_Exercise_: Please report, as a bare number, how many lines below include the string "right".

Stored items:

=======

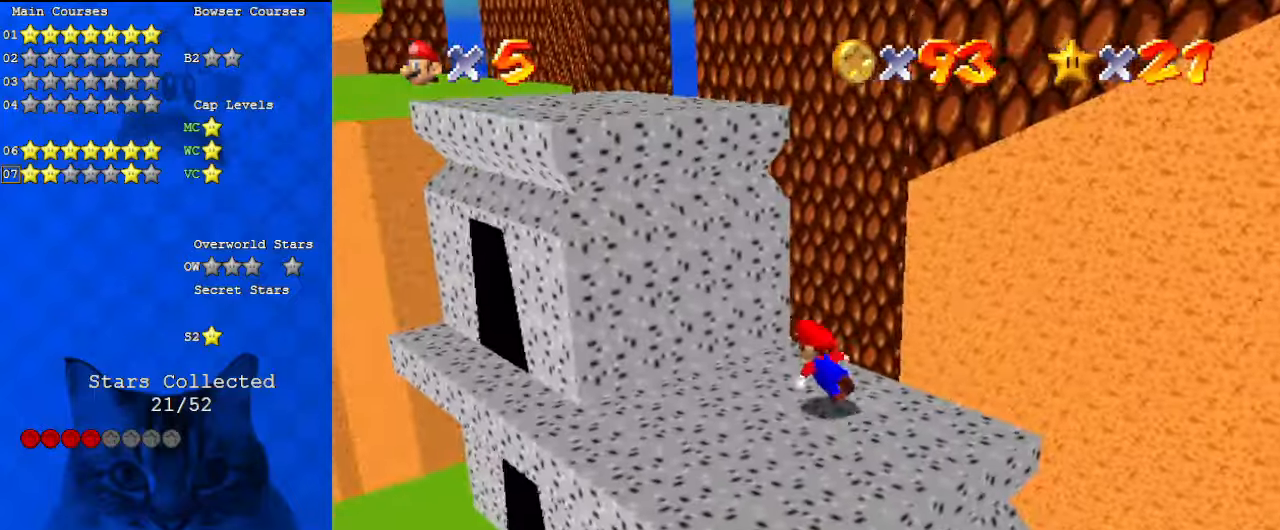
{"keys": ["left"], "events": [[67, "shift", "down"], [233, "up", "up"], [467, "shift", "up"]]}
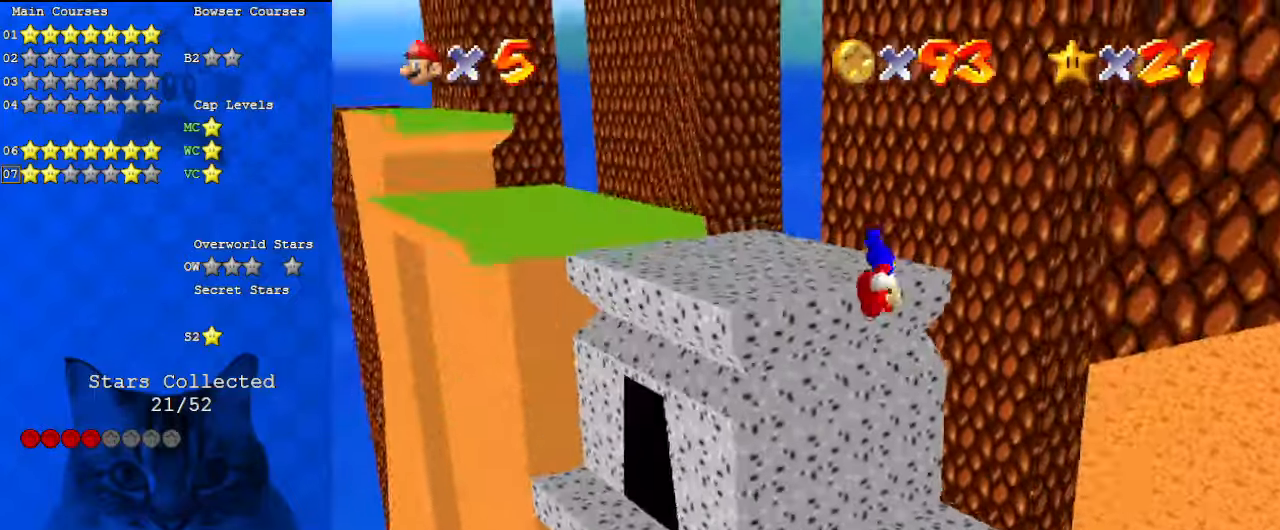
{"keys": ["left", "up"], "events": [[67, "up", "down"]]}
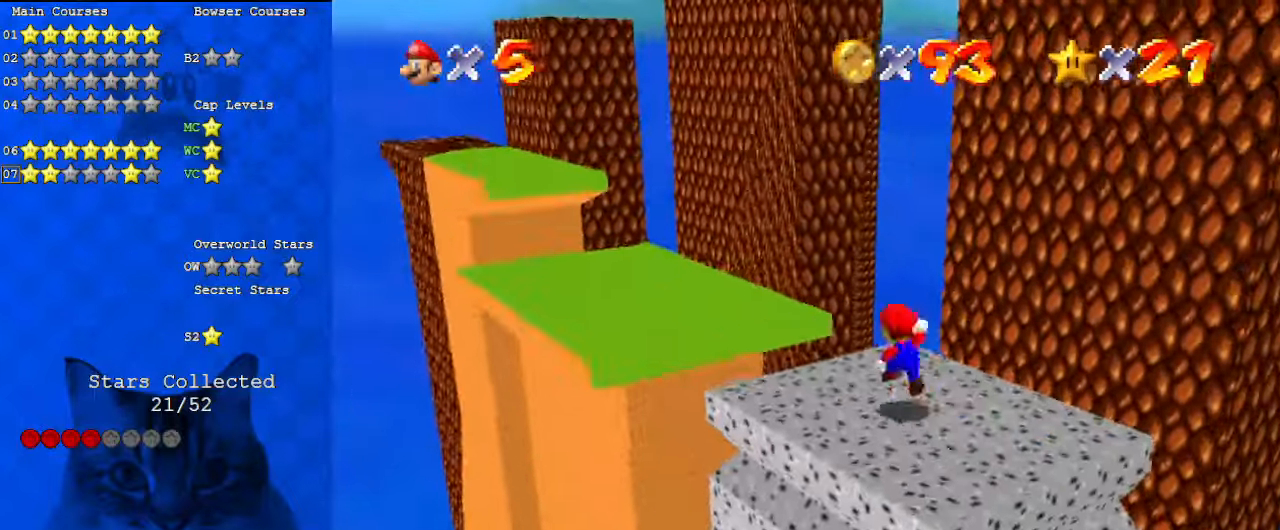
{"keys": ["left", "up"], "events": [[33, "shift", "down"], [300, "shift", "up"]]}
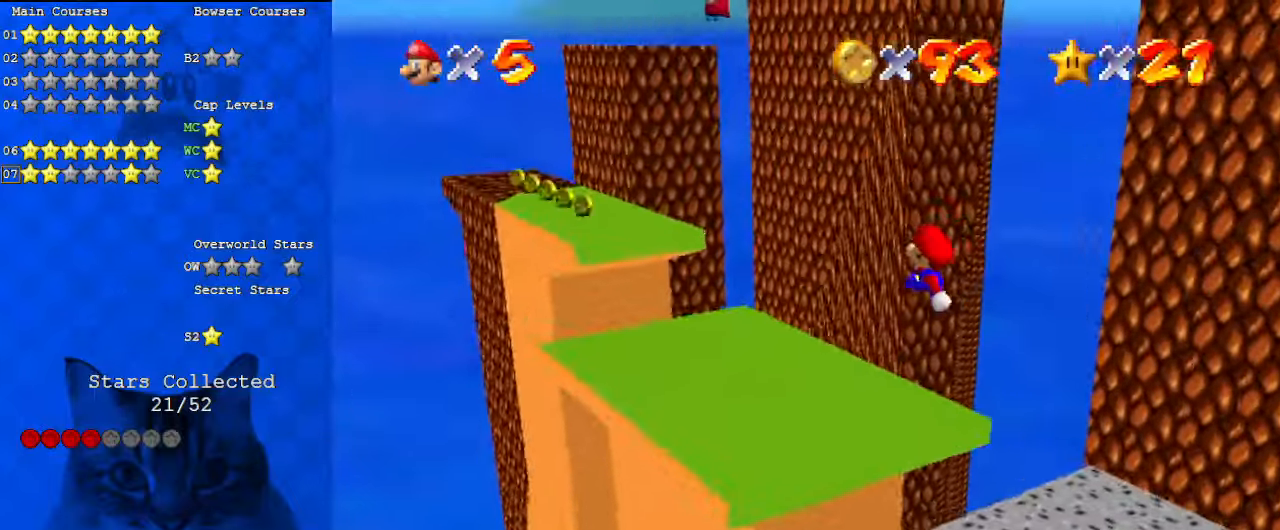
{"keys": ["left", "up"], "events": []}
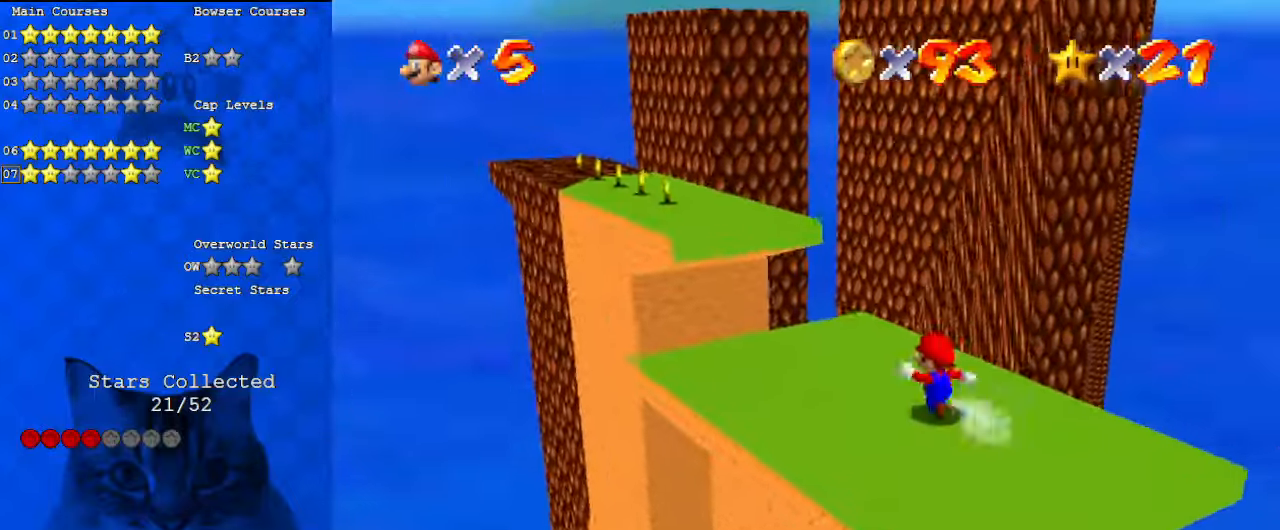
{"keys": ["down", "right", "shift"], "events": [[267, "shift", "down"], [433, "up", "up"], [467, "left", "up"], [500, "down", "down"], [500, "right", "down"]]}
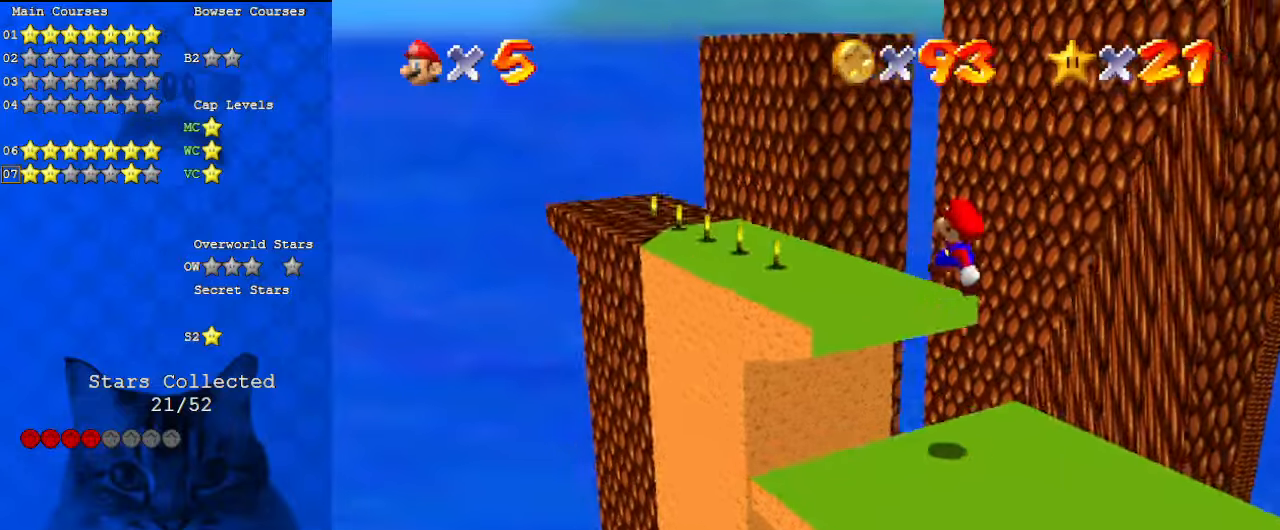
{"keys": ["left", "up"], "events": [[100, "down", "up"], [100, "right", "up"], [167, "ctrl", "down"], [200, "left", "down"], [233, "up", "down"], [333, "ctrl", "up"], [333, "shift", "up"]]}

=======

_Reply to the exercise_: 2